TEXT PASSAGE =>
Long story short - I drug out the trusty Q-tips and alcohol, cleaned the shafts all over (and got lots and lots of off-color gunk from them), ran the sliders back and forth, put a moderate amount of the good Swiss clock oil on them, again worked the sliders, then lightly rubbed the shafts with clean Q-tips to remove excess oil.

The difference is absolutely amazing. Thought it was worth passing on. The only minor problem in any of this is getting the top of the barrel to seat into the upper housing (squeeze selectively, all the way around, until everything finally drops in) and getting the two screws in the base plate to drop properly into the threaded holes. If a person is cautious, I can't see how you could cause any damage.

Skip Godfrey

  Date: Fri, 10 Jul 1998 16:07:48 -0400
From: Nicholas Bodley <nbodley@TIAC.NET>
Subject: Re: Curta cleaning - follow on


Sounds simply exemplary; no less. Some of the budding calculator collectors seem to have the right instincts; you surely do. (Rick Bensene is another.)

My Curta started to become grungy inside, although not too bad. I went the next step, and removed the setting shafts; I removed the little retainer plates (two, iirc) and then the little porous-bronze bearings at the bottom of the setting shafts. I took precautions not to lose any tiny parts.

EXCERPTED DATA =>
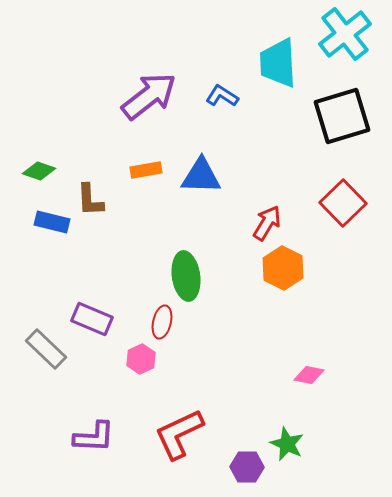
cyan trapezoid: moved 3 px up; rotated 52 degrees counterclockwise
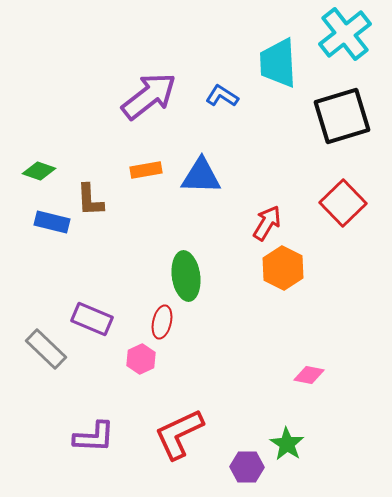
green star: rotated 8 degrees clockwise
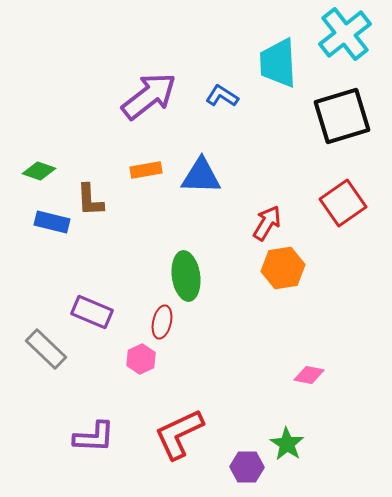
red square: rotated 9 degrees clockwise
orange hexagon: rotated 24 degrees clockwise
purple rectangle: moved 7 px up
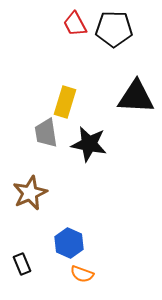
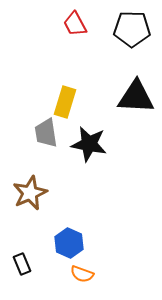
black pentagon: moved 18 px right
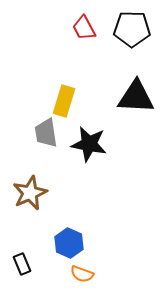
red trapezoid: moved 9 px right, 4 px down
yellow rectangle: moved 1 px left, 1 px up
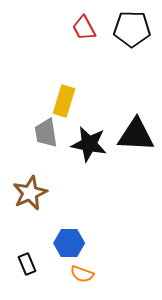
black triangle: moved 38 px down
blue hexagon: rotated 24 degrees counterclockwise
black rectangle: moved 5 px right
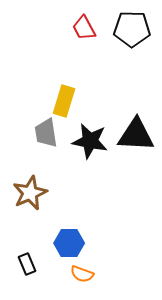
black star: moved 1 px right, 3 px up
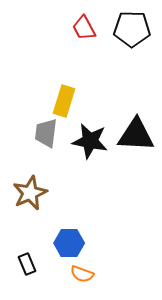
gray trapezoid: rotated 16 degrees clockwise
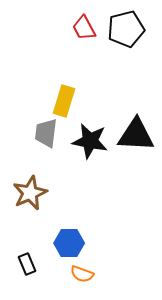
black pentagon: moved 6 px left; rotated 15 degrees counterclockwise
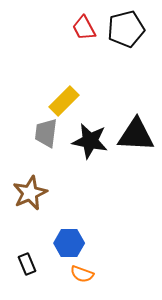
yellow rectangle: rotated 28 degrees clockwise
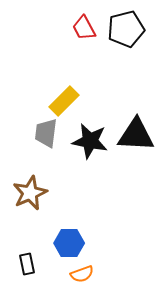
black rectangle: rotated 10 degrees clockwise
orange semicircle: rotated 40 degrees counterclockwise
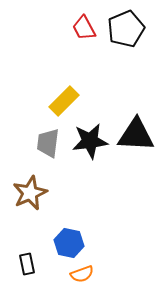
black pentagon: rotated 9 degrees counterclockwise
gray trapezoid: moved 2 px right, 10 px down
black star: rotated 18 degrees counterclockwise
blue hexagon: rotated 12 degrees clockwise
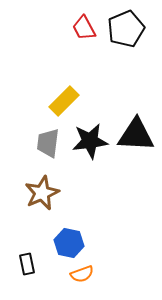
brown star: moved 12 px right
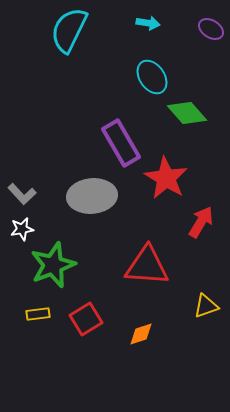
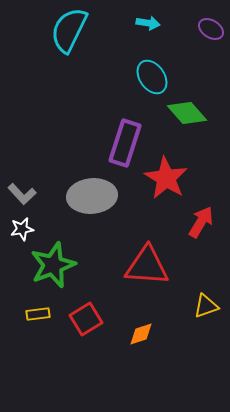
purple rectangle: moved 4 px right; rotated 48 degrees clockwise
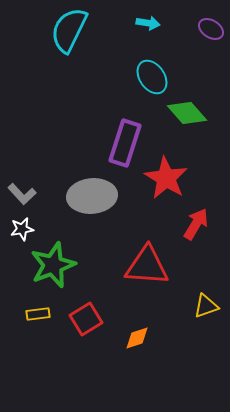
red arrow: moved 5 px left, 2 px down
orange diamond: moved 4 px left, 4 px down
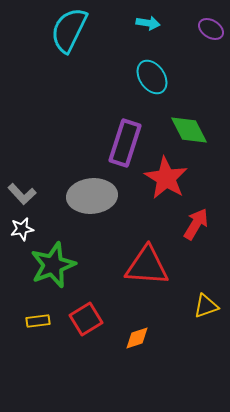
green diamond: moved 2 px right, 17 px down; rotated 15 degrees clockwise
yellow rectangle: moved 7 px down
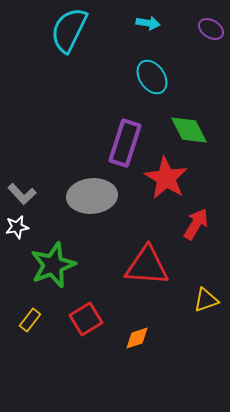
white star: moved 5 px left, 2 px up
yellow triangle: moved 6 px up
yellow rectangle: moved 8 px left, 1 px up; rotated 45 degrees counterclockwise
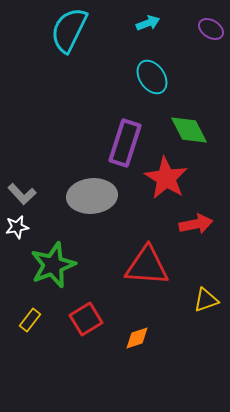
cyan arrow: rotated 30 degrees counterclockwise
red arrow: rotated 48 degrees clockwise
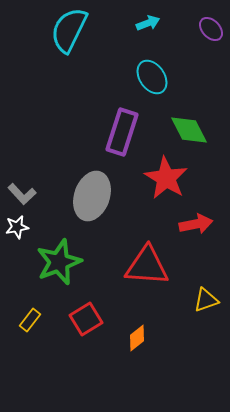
purple ellipse: rotated 15 degrees clockwise
purple rectangle: moved 3 px left, 11 px up
gray ellipse: rotated 66 degrees counterclockwise
green star: moved 6 px right, 3 px up
orange diamond: rotated 20 degrees counterclockwise
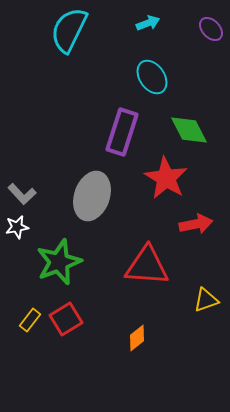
red square: moved 20 px left
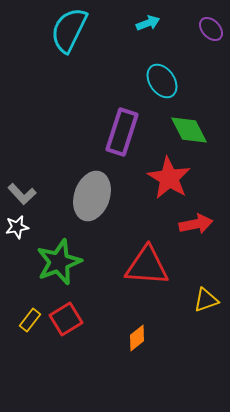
cyan ellipse: moved 10 px right, 4 px down
red star: moved 3 px right
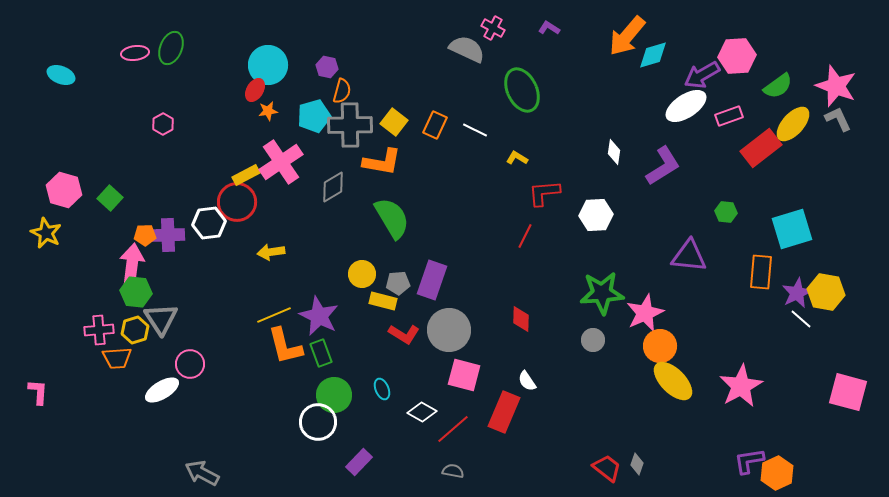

WHAT TO PRODUCE =>
In the Curta cleaning text, what oil was put on the shafts after they were cleaned?

TASK RESPONSE =>
A moderate amount of good Swiss clock oil.